Excerpted records:

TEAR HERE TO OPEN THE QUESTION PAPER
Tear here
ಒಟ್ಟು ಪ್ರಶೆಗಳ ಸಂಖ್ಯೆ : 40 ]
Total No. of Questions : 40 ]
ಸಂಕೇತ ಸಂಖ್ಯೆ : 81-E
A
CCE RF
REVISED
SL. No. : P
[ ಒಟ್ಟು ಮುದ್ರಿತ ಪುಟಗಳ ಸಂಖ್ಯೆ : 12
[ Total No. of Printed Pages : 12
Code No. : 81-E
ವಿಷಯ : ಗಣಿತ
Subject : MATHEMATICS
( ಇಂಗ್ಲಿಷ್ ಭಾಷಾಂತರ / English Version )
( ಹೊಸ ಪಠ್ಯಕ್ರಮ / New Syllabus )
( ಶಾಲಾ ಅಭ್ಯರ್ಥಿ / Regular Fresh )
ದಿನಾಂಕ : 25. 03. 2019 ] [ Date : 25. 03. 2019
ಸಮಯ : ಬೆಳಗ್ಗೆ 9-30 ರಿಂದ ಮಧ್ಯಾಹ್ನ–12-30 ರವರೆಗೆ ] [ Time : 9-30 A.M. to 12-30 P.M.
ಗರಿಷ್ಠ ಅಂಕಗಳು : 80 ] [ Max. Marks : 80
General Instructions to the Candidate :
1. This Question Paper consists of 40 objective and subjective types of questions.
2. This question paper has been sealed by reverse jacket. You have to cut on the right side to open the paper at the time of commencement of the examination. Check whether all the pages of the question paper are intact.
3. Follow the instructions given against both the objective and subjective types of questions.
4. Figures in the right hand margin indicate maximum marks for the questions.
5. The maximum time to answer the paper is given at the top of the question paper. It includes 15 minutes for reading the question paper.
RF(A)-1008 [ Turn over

What to produce:
Repeat the listing above exactly, keeping every word as it stands.

Response:
TEAR HERE TO OPEN THE QUESTION PAPER
Tear here
ಒಟ್ಟು ಪ್ರಶೆಗಳ ಸಂಖ್ಯೆ : 40 ]
Total No. of Questions : 40 ]
ಸಂಕೇತ ಸಂಖ್ಯೆ : 81-E
A
CCE RF
REVISED
SL. No. : P
[ ಒಟ್ಟು ಮುದ್ರಿತ ಪುಟಗಳ ಸಂಖ್ಯೆ : 12
[ Total No. of Printed Pages : 12
Code No. : 81-E
ವಿಷಯ : ಗಣಿತ
Subject : MATHEMATICS
( ಇಂಗ್ಲಿಷ್ ಭಾಷಾಂತರ / English Version )
( ಹೊಸ ಪಠ್ಯಕ್ರಮ / New Syllabus )
( ಶಾಲಾ ಅಭ್ಯರ್ಥಿ / Regular Fresh )
ದಿನಾಂಕ : 25. 03. 2019 ] [ Date : 25. 03. 2019
ಸಮಯ : ಬೆಳಗ್ಗೆ 9-30 ರಿಂದ ಮಧ್ಯಾಹ್ನ–12-30 ರವರೆಗೆ ] [ Time : 9-30 A.M. to 12-30 P.M.
ಗರಿಷ್ಠ ಅಂಕಗಳು : 80 ] [ Max. Marks : 80
General Instructions to the Candidate :
1. This Question Paper consists of 40 objective and subjective types of questions.
2. This question paper has been sealed by reverse jacket. You have to cut on the right side to open the paper at the time of commencement of the examination. Check whether all the pages of the question paper are intact.
3. Follow the instructions given against both the objective and subjective types of questions.
4. Figures in the right hand margin indicate maximum marks for the questions.
5. The maximum time to answer the paper is given at the top of the question paper. It includes 15 minutes for reading the question paper.
RF(A)-1008 [ Turn over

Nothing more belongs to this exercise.